Я посмотрел на хариту.

— Не знаю. Он никогда не говорил об этом. У нас было много тем для обсуждения, помимо прошлого моего учителя… Вот, первый портрет. — Я подтолкнул к ней рисунок.

Талия взяла лист, внимательно изучая лицо на нем, не глядя вынула из кармана пиджака тонкий коммуникатор. Суперсовременный сканер.

— Кора, — произнесла она через минуту. — Семьдесят шесть лет, живет в семье сына. Исторический центр Полиса…

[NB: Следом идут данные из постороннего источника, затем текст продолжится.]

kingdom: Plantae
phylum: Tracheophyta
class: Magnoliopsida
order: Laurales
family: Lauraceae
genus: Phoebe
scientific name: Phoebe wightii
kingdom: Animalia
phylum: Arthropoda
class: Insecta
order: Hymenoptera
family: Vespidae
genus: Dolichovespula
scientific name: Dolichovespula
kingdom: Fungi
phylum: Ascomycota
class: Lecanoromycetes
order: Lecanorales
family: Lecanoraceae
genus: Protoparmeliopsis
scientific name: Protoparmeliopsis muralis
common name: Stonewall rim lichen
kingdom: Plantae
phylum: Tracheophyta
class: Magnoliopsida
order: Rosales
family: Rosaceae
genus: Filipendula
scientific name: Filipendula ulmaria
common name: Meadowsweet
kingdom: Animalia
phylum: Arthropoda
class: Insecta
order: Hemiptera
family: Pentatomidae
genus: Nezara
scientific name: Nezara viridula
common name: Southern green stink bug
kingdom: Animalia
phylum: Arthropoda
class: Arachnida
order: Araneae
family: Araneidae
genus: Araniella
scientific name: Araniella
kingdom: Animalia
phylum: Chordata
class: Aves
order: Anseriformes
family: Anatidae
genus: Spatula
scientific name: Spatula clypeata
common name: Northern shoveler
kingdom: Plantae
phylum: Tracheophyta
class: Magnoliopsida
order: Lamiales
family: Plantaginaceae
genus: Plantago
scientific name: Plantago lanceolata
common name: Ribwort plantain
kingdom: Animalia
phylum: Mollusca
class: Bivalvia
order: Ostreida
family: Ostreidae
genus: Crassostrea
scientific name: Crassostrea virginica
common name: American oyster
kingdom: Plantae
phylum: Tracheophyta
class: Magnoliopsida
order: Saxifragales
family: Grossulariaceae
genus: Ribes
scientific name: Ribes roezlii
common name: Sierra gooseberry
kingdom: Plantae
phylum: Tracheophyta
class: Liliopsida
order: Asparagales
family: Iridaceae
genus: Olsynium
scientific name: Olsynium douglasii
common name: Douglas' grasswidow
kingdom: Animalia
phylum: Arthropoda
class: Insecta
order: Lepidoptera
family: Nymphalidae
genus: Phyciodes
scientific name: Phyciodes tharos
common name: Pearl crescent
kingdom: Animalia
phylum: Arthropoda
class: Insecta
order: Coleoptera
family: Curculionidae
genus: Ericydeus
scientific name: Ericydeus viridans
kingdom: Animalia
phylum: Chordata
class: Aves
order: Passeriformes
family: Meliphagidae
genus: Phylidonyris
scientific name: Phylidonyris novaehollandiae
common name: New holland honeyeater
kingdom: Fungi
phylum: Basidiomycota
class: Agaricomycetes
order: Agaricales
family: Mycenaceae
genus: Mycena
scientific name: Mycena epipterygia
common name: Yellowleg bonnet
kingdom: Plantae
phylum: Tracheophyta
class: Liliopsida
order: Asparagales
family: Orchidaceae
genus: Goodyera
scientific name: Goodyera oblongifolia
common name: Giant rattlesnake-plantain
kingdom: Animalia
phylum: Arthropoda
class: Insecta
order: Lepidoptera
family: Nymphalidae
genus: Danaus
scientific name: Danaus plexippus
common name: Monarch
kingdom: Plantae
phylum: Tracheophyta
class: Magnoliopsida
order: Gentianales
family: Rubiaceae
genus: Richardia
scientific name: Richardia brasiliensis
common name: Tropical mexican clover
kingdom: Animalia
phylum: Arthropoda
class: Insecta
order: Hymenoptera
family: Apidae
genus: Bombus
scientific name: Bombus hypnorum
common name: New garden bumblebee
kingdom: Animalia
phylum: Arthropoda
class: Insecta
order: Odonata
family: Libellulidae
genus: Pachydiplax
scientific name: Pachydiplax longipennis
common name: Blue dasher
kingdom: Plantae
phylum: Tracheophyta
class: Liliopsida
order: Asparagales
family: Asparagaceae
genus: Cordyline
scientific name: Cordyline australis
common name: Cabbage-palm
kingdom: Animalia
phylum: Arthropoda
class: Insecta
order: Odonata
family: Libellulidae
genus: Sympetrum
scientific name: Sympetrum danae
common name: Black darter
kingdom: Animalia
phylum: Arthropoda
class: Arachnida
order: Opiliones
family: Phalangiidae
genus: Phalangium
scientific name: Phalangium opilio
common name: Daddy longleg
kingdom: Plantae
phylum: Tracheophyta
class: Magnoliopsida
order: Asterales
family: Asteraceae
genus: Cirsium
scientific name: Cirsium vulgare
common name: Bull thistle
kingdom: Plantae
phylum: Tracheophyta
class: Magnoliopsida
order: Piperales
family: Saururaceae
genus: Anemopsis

Похоже, коммуникатор хариты был подключен к сети эринеров.

— Зачем ты напал на ламию? — спросила она, не поднимая взгляда от экрана.

— Мы столкнулись, когда я лечил одного из пациентов, — ответил я, рисуя второй портрет. — И она слишком настойчиво цеплялась за человека. Не хотела его отпускать. Мне пришлось принять меры, чтобы она забыла о жертве.

— Кто был жертвой?

— Девочка, — сказал я, растушевывая черную тень на листе. — Семь лет. Рисовала в парке. Добрая женщина восхитилась ее пейзажем. Юная художница подарила ей рисунок, а та угостила ее конфетой. Через два дня девочку привезли ко мне. Без сознания, с температурой под сорок. Кто-то из медиков, к счастью, понял, что ей нужен не врач, а сновидящий.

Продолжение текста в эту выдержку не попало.